- [DIRECTIONS FOR THIS TASK] Lines from the one containing "## GYIK szekció" through the end of the data are to be returned exactly, and no others.

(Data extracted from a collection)
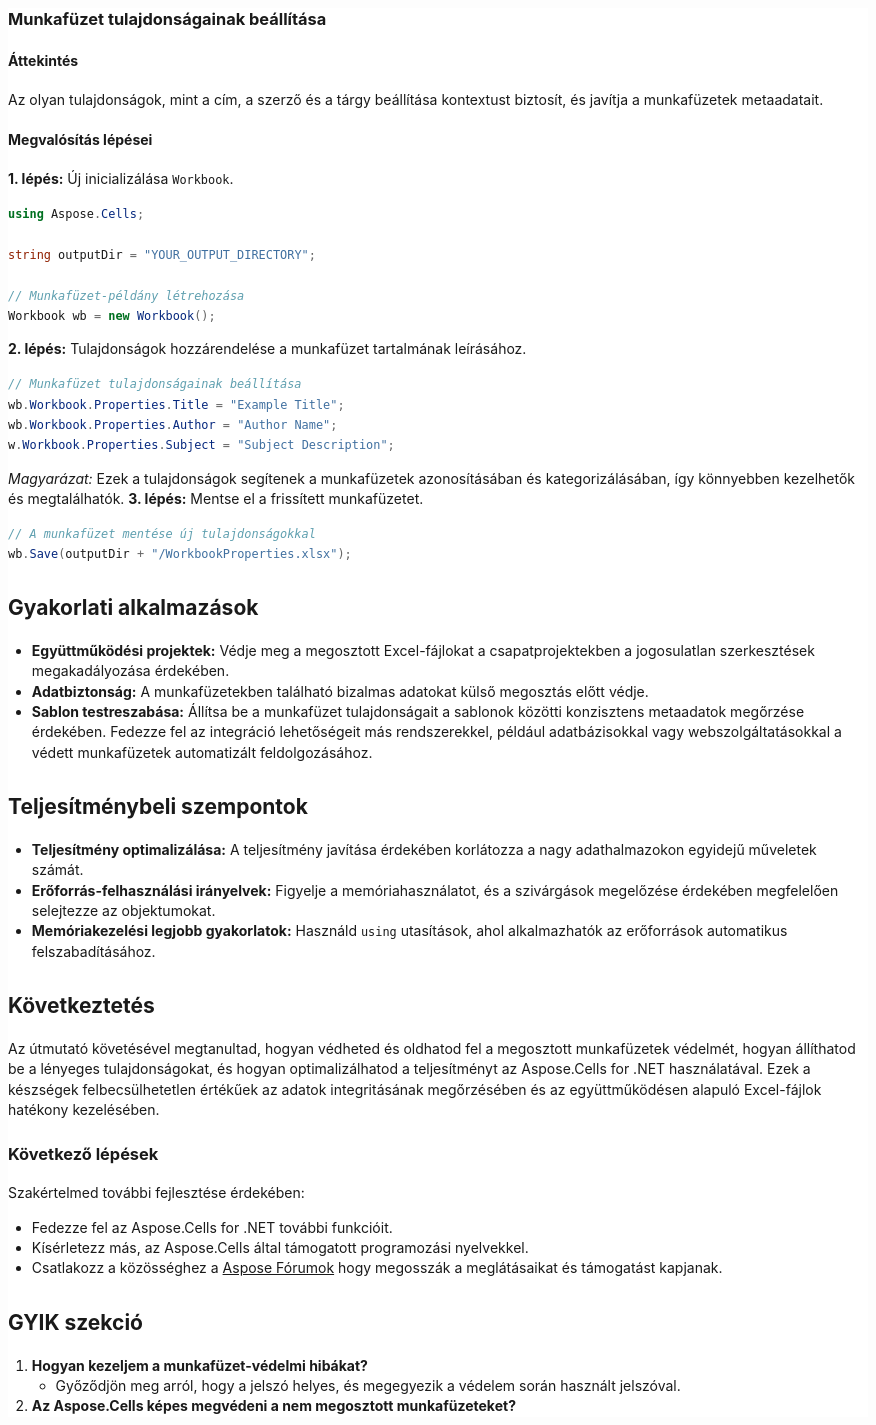 ### Munkafüzet tulajdonságainak beállítása
#### Áttekintés
Az olyan tulajdonságok, mint a cím, a szerző és a tárgy beállítása kontextust biztosít, és javítja a munkafüzetek metaadatait.
#### Megvalósítás lépései
**1. lépés:** Új inicializálása `Workbook`.
```csharp
using Aspose.Cells;

string outputDir = "YOUR_OUTPUT_DIRECTORY";

// Munkafüzet-példány létrehozása
Workbook wb = new Workbook();
```
**2. lépés:** Tulajdonságok hozzárendelése a munkafüzet tartalmának leírásához.
```csharp
// Munkafüzet tulajdonságainak beállítása
wb.Workbook.Properties.Title = "Example Title";
wb.Workbook.Properties.Author = "Author Name";
w.Workbook.Properties.Subject = "Subject Description";
```
*Magyarázat:* Ezek a tulajdonságok segítenek a munkafüzetek azonosításában és kategorizálásában, így könnyebben kezelhetők és megtalálhatók.
**3. lépés:** Mentse el a frissített munkafüzetet.
```csharp
// A munkafüzet mentése új tulajdonságokkal
wb.Save(outputDir + "/WorkbookProperties.xlsx");
```
## Gyakorlati alkalmazások
- **Együttműködési projektek:** Védje meg a megosztott Excel-fájlokat a csapatprojektekben a jogosulatlan szerkesztések megakadályozása érdekében.
- **Adatbiztonság:** A munkafüzetekben található bizalmas adatokat külső megosztás előtt védje.
- **Sablon testreszabása:** Állítsa be a munkafüzet tulajdonságait a sablonok közötti konzisztens metaadatok megőrzése érdekében.
Fedezze fel az integráció lehetőségeit más rendszerekkel, például adatbázisokkal vagy webszolgáltatásokkal a védett munkafüzetek automatizált feldolgozásához.
## Teljesítménybeli szempontok
- **Teljesítmény optimalizálása:** A teljesítmény javítása érdekében korlátozza a nagy adathalmazokon egyidejű műveletek számát.
- **Erőforrás-felhasználási irányelvek:** Figyelje a memóriahasználatot, és a szivárgások megelőzése érdekében megfelelően selejtezze az objektumokat.
- **Memóriakezelési legjobb gyakorlatok:** Használd `using` utasítások, ahol alkalmazhatók az erőforrások automatikus felszabadításához.
## Következtetés
Az útmutató követésével megtanultad, hogyan védheted és oldhatod fel a megosztott munkafüzetek védelmét, hogyan állíthatod be a lényeges tulajdonságokat, és hogyan optimalizálhatod a teljesítményt az Aspose.Cells for .NET használatával. Ezek a készségek felbecsülhetetlen értékűek az adatok integritásának megőrzésében és az együttműködésen alapuló Excel-fájlok hatékony kezelésében.
### Következő lépések
Szakértelmed további fejlesztése érdekében:
- Fedezze fel az Aspose.Cells for .NET további funkcióit.
- Kísérletezz más, az Aspose.Cells által támogatott programozási nyelvekkel.
- Csatlakozz a közösséghez a [Aspose Fórumok](https://forum.aspose.com/c/cells/9) hogy megosszák a meglátásaikat és támogatást kapjanak.
## GYIK szekció
1. **Hogyan kezeljem a munkafüzet-védelmi hibákat?**
   - Győződjön meg arról, hogy a jelszó helyes, és megegyezik a védelem során használt jelszóval.
2. **Az Aspose.Cells képes megvédeni a nem megosztott munkafüzeteket?**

- [TASK SOLUTION]
## GYIK szekció
1. **Hogyan kezeljem a munkafüzet-védelmi hibákat?**
   - Győződjön meg arról, hogy a jelszó helyes, és megegyezik a védelem során használt jelszóval.
2. **Az Aspose.Cells képes megvédeni a nem megosztott munkafüzeteket?**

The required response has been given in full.